__Exercise instructions__
Write out the text of each of the rows below word for word, leaving the pictures out of your answer.

__Given records__
- - - -
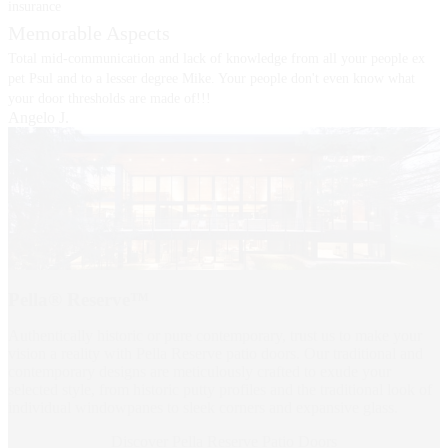
insurance
Memorable Aspects
Total mid-communication and lack of knowledge from all your people ex
pet Psul and to a lesser degree Mike. Your people don't even know what
your door thresholds are made of!!!
Angelo J.
Pella® Reserve™
Authentically historic or pure contemporary, trust us to make your
vision a reality with Pella Reserve patio doors. Our traditional and
contemporary designs are meticulously crafted to exude your
selected style, from historic putty profiles and the traditional look of
individual windowpanes to sleek corners and expansive glass.
Discover Pella Reserve Patio Doors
- - - -
__Written reply__
insurance
Memorable Aspects
Total mid-communication and lack of knowledge from all your people ex
pet Psul and to a lesser degree Mike. Your people don't even know what
your door thresholds are made of!!!
Angelo J.
Pella® Reserve™
Authentically historic or pure contemporary, trust us to make your
vision a reality with Pella Reserve patio doors. Our traditional and
contemporary designs are meticulously crafted to exude your
selected style, from historic putty profiles and the traditional look of
individual windowpanes to sleek corners and expansive glass.
Discover Pella Reserve Patio Doors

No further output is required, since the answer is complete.